[Saved entries]
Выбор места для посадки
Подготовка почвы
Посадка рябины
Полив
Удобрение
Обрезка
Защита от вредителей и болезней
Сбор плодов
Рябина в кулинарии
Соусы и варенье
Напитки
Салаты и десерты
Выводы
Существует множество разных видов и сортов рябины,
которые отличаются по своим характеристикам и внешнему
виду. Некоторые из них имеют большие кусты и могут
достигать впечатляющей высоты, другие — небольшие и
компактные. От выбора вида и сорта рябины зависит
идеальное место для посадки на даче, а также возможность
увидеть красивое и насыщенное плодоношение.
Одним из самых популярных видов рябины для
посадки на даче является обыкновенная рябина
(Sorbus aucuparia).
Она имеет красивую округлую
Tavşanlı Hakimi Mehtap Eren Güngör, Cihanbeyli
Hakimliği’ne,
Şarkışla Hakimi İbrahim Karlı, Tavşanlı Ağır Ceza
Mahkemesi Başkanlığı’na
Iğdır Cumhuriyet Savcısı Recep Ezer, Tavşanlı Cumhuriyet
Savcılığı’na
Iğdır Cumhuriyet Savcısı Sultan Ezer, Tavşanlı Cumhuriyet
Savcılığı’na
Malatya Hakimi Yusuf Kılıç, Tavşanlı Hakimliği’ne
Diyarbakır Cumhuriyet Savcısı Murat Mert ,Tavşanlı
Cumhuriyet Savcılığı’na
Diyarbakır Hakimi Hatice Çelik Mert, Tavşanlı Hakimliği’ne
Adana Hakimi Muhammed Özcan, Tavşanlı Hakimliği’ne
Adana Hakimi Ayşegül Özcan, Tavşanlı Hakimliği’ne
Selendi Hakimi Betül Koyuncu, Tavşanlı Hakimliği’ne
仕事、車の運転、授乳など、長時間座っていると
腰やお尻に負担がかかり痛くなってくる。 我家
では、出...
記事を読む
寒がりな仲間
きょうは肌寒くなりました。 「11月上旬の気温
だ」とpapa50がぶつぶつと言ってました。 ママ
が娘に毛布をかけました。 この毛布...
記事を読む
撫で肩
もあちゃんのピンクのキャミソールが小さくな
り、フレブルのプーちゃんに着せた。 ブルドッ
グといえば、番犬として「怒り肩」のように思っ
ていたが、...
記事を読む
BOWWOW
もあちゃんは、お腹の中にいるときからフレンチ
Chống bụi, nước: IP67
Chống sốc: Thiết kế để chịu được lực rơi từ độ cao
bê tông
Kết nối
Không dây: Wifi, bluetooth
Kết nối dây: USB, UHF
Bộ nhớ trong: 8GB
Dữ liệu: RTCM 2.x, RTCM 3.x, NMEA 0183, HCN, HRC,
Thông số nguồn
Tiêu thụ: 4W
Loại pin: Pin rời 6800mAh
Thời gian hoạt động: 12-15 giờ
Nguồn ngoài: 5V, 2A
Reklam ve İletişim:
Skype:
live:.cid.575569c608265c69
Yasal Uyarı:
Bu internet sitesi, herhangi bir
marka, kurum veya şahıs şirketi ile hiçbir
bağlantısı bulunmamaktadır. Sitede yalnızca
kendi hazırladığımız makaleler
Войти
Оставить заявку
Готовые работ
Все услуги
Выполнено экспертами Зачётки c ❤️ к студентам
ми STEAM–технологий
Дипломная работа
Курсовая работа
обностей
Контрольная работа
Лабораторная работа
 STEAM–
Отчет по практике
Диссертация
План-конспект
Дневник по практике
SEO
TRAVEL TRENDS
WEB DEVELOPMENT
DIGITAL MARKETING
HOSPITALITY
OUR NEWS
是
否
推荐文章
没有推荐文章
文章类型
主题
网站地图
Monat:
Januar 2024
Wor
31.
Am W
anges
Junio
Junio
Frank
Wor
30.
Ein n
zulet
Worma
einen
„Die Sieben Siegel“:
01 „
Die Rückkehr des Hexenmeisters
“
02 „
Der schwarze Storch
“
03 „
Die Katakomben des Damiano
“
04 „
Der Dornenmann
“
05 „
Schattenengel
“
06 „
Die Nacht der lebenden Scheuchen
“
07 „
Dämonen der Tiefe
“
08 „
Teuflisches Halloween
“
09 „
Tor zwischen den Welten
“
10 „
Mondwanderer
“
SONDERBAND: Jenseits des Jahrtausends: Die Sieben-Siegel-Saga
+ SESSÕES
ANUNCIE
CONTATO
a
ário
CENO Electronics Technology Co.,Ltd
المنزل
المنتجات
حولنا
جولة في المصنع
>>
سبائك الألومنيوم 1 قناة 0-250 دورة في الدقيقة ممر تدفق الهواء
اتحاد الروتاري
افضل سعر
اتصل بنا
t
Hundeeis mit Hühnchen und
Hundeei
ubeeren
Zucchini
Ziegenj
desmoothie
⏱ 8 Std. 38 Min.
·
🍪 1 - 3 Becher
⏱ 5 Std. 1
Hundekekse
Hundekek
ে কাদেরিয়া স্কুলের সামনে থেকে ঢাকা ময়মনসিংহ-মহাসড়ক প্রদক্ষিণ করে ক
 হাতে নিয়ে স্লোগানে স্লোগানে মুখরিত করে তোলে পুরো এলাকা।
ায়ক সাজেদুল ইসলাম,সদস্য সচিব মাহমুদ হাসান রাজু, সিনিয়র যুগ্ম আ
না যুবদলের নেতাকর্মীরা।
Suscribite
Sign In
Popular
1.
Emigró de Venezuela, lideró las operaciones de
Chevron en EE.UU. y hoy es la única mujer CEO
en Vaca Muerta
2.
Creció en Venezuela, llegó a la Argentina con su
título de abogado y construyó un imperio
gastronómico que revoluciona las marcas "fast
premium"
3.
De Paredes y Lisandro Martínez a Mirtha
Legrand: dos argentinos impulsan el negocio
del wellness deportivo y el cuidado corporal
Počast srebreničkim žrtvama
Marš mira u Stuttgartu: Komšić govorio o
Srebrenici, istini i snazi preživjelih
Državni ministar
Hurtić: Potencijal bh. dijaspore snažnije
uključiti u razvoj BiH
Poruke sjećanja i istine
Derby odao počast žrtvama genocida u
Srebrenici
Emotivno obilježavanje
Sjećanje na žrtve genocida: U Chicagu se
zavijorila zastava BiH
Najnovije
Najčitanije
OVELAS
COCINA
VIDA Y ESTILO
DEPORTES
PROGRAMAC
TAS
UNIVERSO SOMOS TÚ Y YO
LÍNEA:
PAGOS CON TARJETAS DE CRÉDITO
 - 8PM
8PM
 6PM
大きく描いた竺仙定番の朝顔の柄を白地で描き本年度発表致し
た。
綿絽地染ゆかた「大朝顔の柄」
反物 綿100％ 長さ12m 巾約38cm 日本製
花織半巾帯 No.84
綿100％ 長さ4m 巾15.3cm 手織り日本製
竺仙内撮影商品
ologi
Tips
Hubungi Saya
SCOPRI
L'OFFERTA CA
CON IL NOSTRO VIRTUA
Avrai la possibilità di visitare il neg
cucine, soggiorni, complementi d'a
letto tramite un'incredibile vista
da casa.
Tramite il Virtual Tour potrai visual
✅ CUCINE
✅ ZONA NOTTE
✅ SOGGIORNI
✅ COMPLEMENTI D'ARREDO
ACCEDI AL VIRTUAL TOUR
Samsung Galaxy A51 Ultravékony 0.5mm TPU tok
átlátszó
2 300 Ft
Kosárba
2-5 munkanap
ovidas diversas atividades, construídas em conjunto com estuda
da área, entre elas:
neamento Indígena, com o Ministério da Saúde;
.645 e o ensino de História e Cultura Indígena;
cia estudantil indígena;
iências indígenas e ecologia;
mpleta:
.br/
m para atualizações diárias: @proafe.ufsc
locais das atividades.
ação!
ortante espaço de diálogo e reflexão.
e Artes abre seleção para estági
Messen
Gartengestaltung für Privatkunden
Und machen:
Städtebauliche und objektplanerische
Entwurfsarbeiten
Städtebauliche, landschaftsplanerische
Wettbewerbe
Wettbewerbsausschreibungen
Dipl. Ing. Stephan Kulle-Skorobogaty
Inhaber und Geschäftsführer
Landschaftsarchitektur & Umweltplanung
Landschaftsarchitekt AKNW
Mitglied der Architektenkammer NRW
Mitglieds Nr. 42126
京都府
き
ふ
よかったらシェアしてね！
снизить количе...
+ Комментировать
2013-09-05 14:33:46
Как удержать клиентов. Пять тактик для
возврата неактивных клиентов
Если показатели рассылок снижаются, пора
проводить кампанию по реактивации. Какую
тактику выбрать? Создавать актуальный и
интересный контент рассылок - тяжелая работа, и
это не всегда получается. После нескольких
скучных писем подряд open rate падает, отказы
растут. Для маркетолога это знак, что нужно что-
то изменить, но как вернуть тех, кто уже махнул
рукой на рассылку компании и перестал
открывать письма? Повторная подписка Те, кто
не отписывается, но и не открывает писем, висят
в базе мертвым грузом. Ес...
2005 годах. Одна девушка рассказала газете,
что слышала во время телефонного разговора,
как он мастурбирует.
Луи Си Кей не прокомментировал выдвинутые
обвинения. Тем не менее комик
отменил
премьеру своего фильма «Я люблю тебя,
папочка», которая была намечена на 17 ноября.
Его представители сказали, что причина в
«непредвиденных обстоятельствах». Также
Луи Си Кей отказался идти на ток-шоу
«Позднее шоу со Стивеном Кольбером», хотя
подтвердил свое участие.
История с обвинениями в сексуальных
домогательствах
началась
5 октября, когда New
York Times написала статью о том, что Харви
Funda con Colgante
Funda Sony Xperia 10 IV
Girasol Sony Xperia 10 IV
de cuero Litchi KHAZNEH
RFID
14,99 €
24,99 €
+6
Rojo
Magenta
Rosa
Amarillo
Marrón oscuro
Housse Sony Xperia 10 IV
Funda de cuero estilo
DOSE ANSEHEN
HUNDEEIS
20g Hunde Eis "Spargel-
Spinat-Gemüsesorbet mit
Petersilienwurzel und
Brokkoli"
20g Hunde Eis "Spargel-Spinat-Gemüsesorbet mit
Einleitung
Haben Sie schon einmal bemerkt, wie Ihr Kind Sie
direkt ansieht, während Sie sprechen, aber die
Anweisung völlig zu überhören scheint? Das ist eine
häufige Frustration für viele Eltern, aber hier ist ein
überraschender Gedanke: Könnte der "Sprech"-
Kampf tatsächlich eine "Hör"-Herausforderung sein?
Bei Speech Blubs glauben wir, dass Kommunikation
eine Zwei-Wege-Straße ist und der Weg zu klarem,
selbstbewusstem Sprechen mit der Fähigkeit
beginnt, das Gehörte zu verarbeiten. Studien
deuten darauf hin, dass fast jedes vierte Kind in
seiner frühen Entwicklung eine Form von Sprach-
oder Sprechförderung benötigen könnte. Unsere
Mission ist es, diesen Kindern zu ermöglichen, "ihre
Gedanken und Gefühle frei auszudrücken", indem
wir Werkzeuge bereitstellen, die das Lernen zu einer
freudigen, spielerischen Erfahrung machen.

**Exercise brief**
Repeat the saved entries above word for word, from their very first line through the line that contains "Diyarbakır Hakimi Hatice", including that line.

**Completed task**
Выбор места для посадки
Подготовка почвы
Посадка рябины
Полив
Удобрение
Обрезка
Защита от вредителей и болезней
Сбор плодов
Рябина в кулинарии
Соусы и варенье
Напитки
Салаты и десерты
Выводы
Существует множество разных видов и сортов рябины,
которые отличаются по своим характеристикам и внешнему
виду. Некоторые из них имеют большие кусты и могут
достигать впечатляющей высоты, другие — небольшие и
компактные. От выбора вида и сорта рябины зависит
идеальное место для посадки на даче, а также возможность
увидеть красивое и насыщенное плодоношение.
Одним из самых популярных видов рябины для
посадки на даче является обыкновенная рябина
(Sorbus aucuparia).
Она имеет красивую округлую
Tavşanlı Hakimi Mehtap Eren Güngör, Cihanbeyli
Hakimliği’ne,
Şarkışla Hakimi İbrahim Karlı, Tavşanlı Ağır Ceza
Mahkemesi Başkanlığı’na
Iğdır Cumhuriyet Savcısı Recep Ezer, Tavşanlı Cumhuriyet
Savcılığı’na
Iğdır Cumhuriyet Savcısı Sultan Ezer, Tavşanlı Cumhuriyet
Savcılığı’na
Malatya Hakimi Yusuf Kılıç, Tavşanlı Hakimliği’ne
Diyarbakır Cumhuriyet Savcısı Murat Mert ,Tavşanlı
Cumhuriyet Savcılığı’na
Diyarbakır Hakimi Hatice Çelik Mert, Tavşanlı Hakimliği’ne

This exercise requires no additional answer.